Conforme se prolongaba la entrevista, Gideon empezó a advertir su incomodidad, traicionando la tensión interior que intentaba disimular tras una apariencia dura e indiferente.

—Y aun así ha arriesgado su vida por salvar a un perro. ¿Por qué? —inquirió la periodista, ignorante del gran corazón que Meghan encerraba en su pecho.

—Porque me necesitaba —respondió frunciendo el ceño, como extrañada de su pregunta.

—¿Qué siente una mujer cuando, como es su caso, constituye un modelo de comportamiento para las jóvenes de Kansas City?

—¿Modelo de comportamiento? Yo… yo me limito a hacer mi trabajo. Yo no pretendo… Por favor, yo no… —nerviosa, apretó al cachorro que seguía sosteniendo en sus brazos.

Gideon se quitó las gafas oscuras y avanzó inconscientemente, obedeciendo al tácito impulso de acercarse para protegerla. Para ofrecerle su apoyo. Para recordarle que no estaba sola. .

Fue entonces cuando Meghan desvió la mirada de la periodista, de la cámara… y se encontró con la de Gideon. Como si de alguna manera hubiera percibido, presentido su presencia. Como si lo necesitase.

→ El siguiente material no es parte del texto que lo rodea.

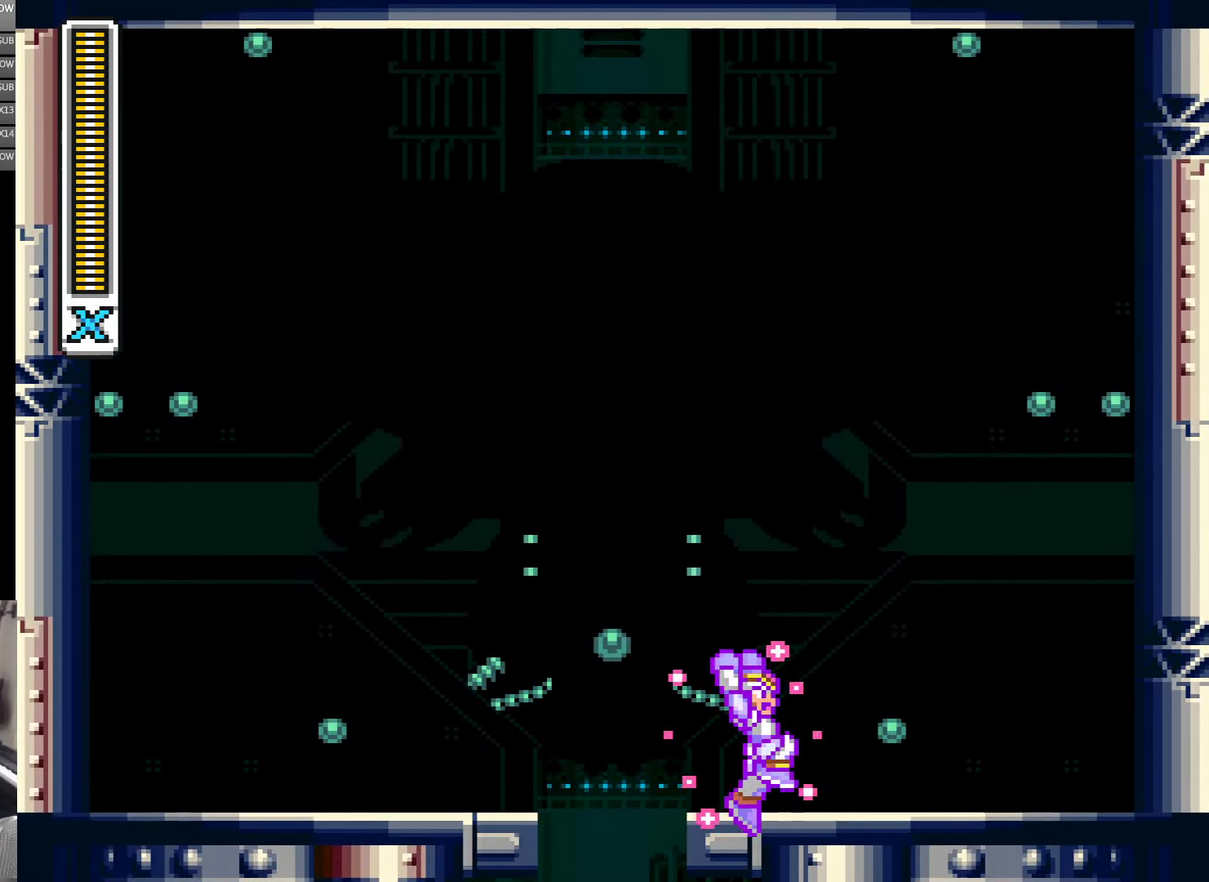
{"buttons": ["Y"], "events": []}
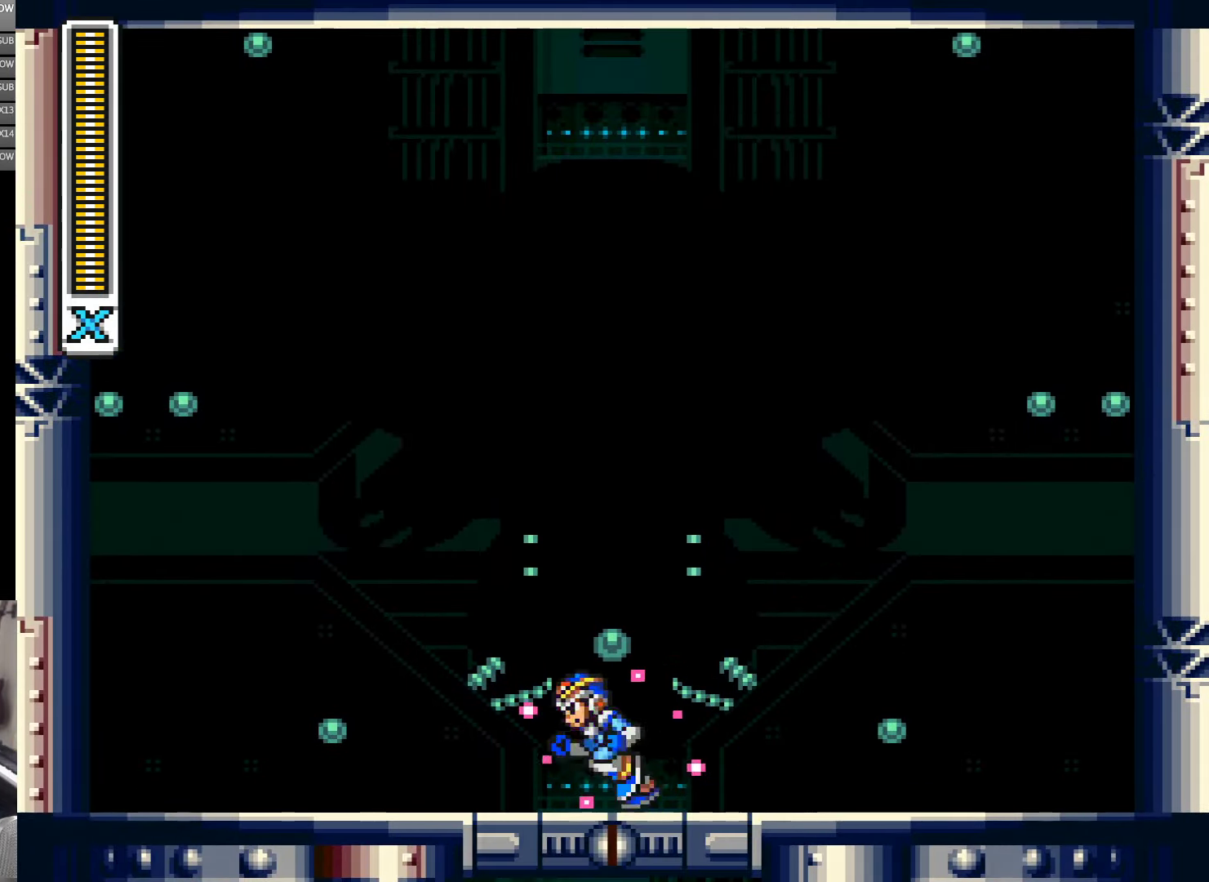
{"buttons": ["Y"], "events": []}
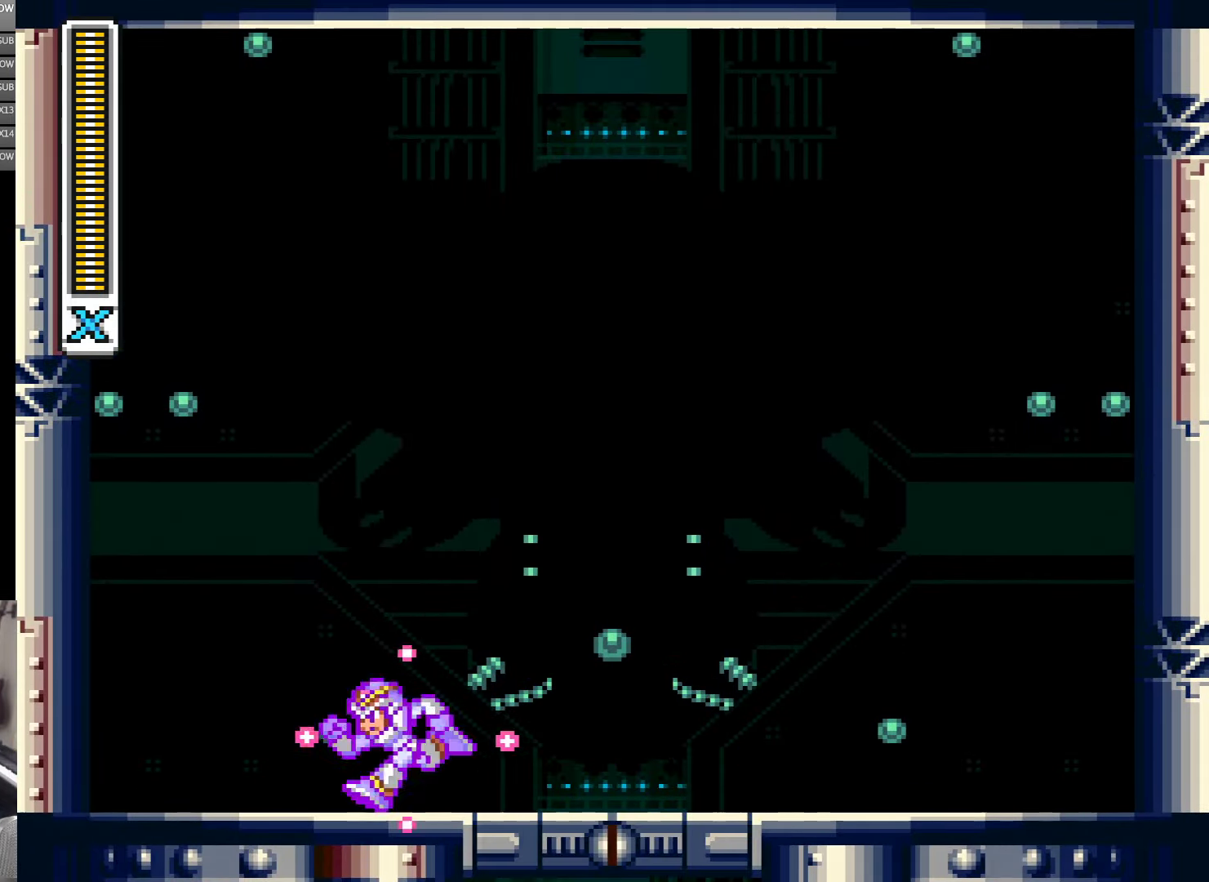
{"buttons": ["Y"], "events": []}
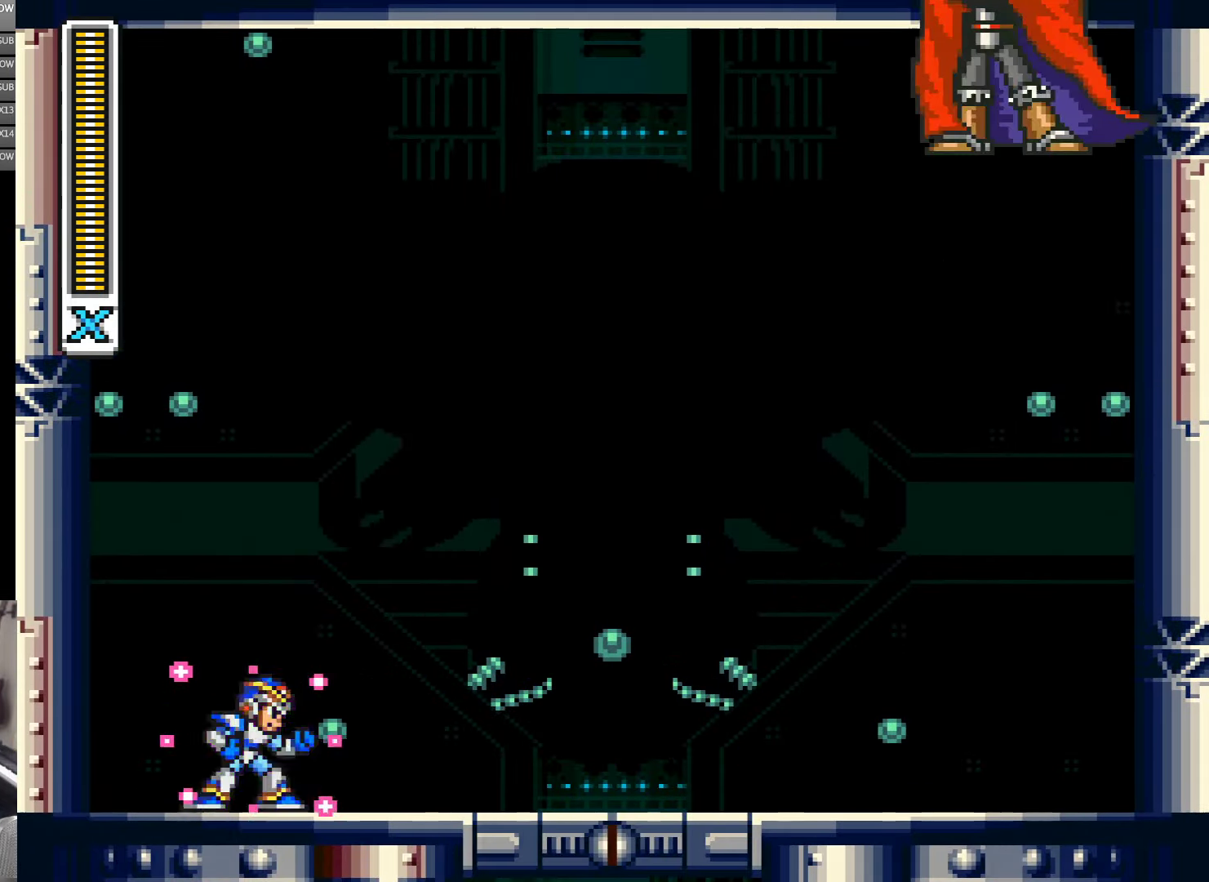
{"buttons": ["Y", "DPAD_DOWN", "DPAD_LEFT"]}
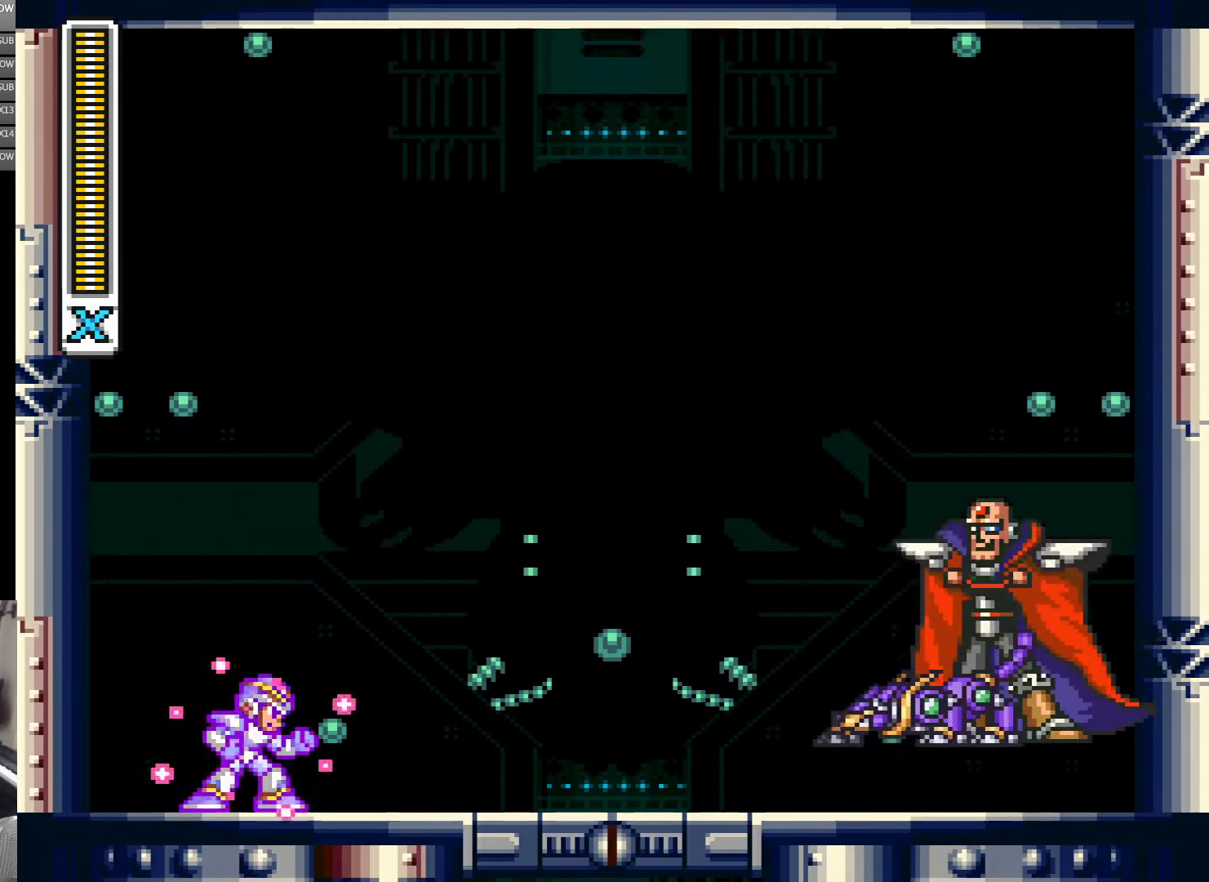
{"buttons": []}
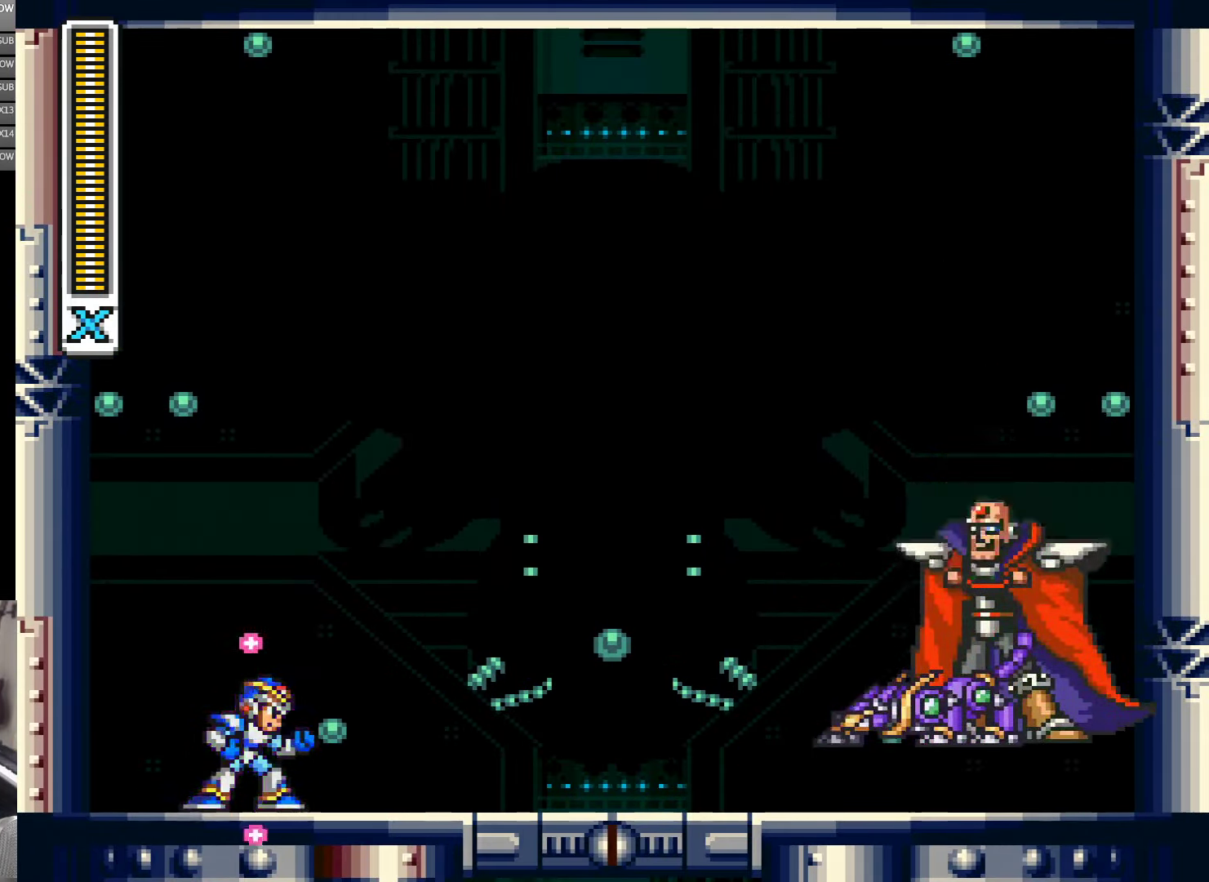
{"buttons": [], "events": []}
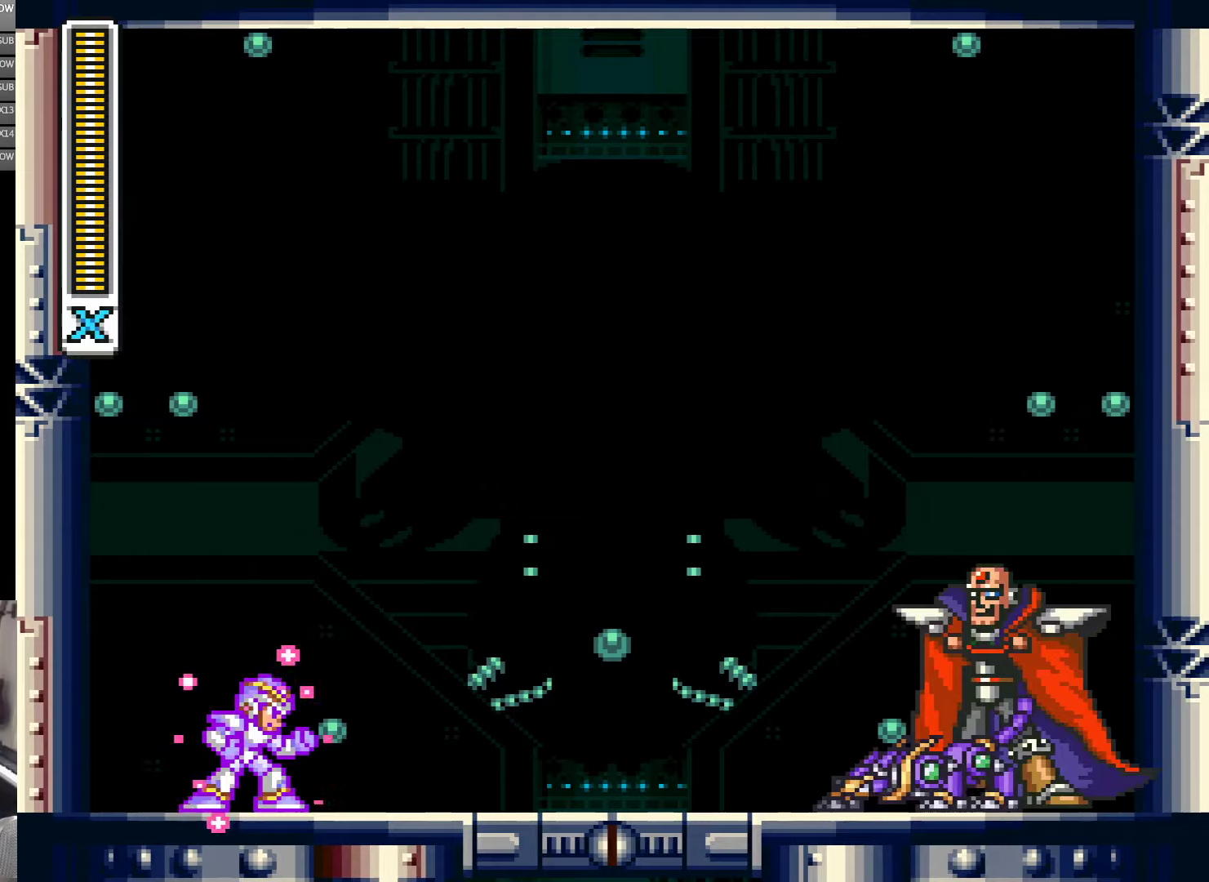
{"buttons": ["Y"], "events": [[500, "Y", "down"]]}
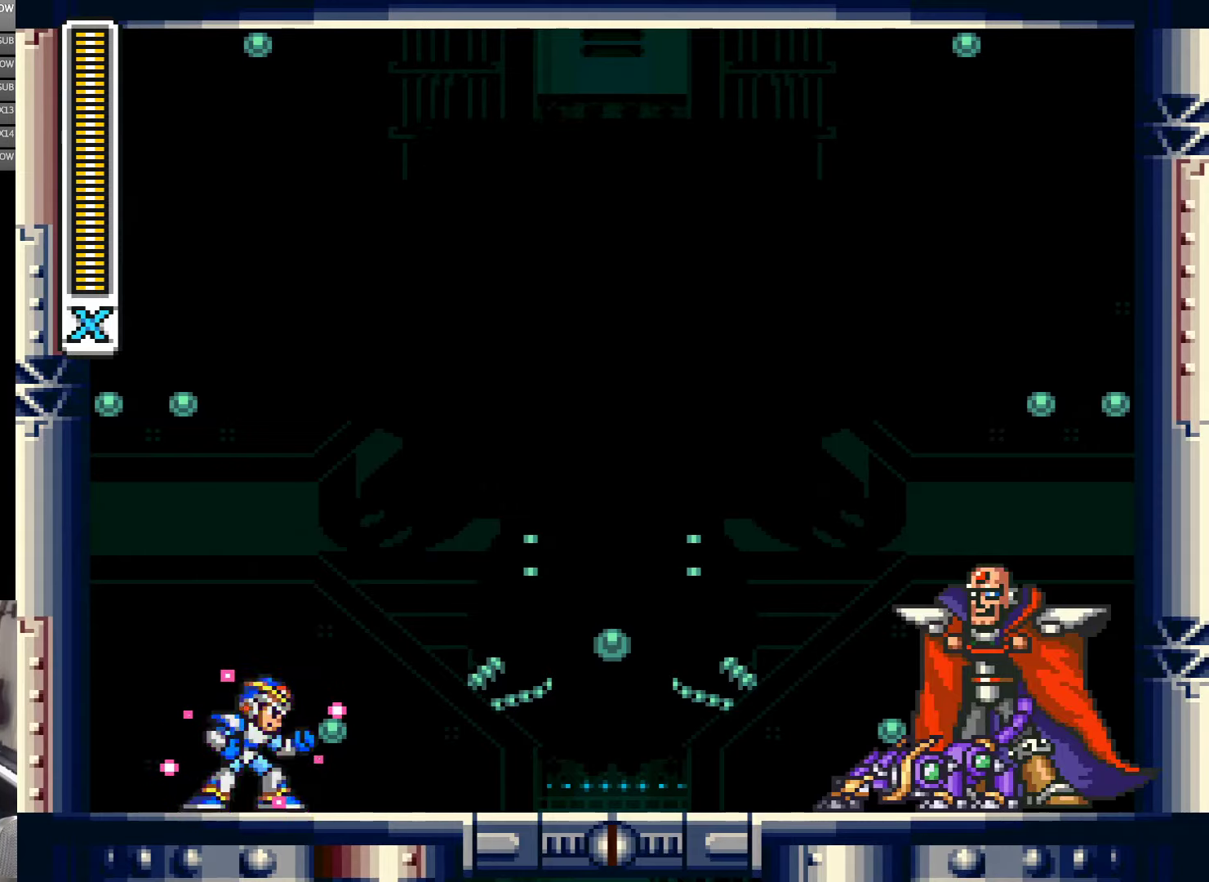
{"buttons": [], "events": [[66, "Y", "up"], [150, "Y", "down"], [216, "Y", "up"], [300, "Y", "down"], [350, "Y", "up"]]}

Abrió mucho los ojos al reconocerlo instantáneamente. Y entreabrió los labios, conteniendo el aliento. Sus miradas se engarzaron, fascinadas. Una suerte de energía dinámica, familiar, circuló entre ellos. Acelerando el pulso de Gideon. Y cargándolo de deseo, de necesidad, de preguntas y arrepentimientos.

Meghan parpadeó entonces varias veces como cerrando la puerta a aquella visión y cortando aquella conexión bruscamente, de golpe. Bajando la mirada, se negó a mirarlo de nuevo.

Gideon soltó el aire que había estado conteniendo. Diablos. ¿En qué había estado pensando? El sentido común volvía a imponerse. Habían pasado dos años. Y todavía no se la había quitado de la cabeza.

Pero las cosas habían cambiado. Meghan ya no quería su ayuda. Eso se lo había dejado meridianamente claro. Lo había rechazado y había escapado de su vida. Mientras que él, por su parte, había entrado en el infierno.

Alzando el estoico muro de silencio que estaba empezando a convertirse en una segunda piel, Gideon dio media vuelta para dirigirse de nuevo a los restos del calcinado edificio.

Al menos el fuego era un demonio que podía comprender.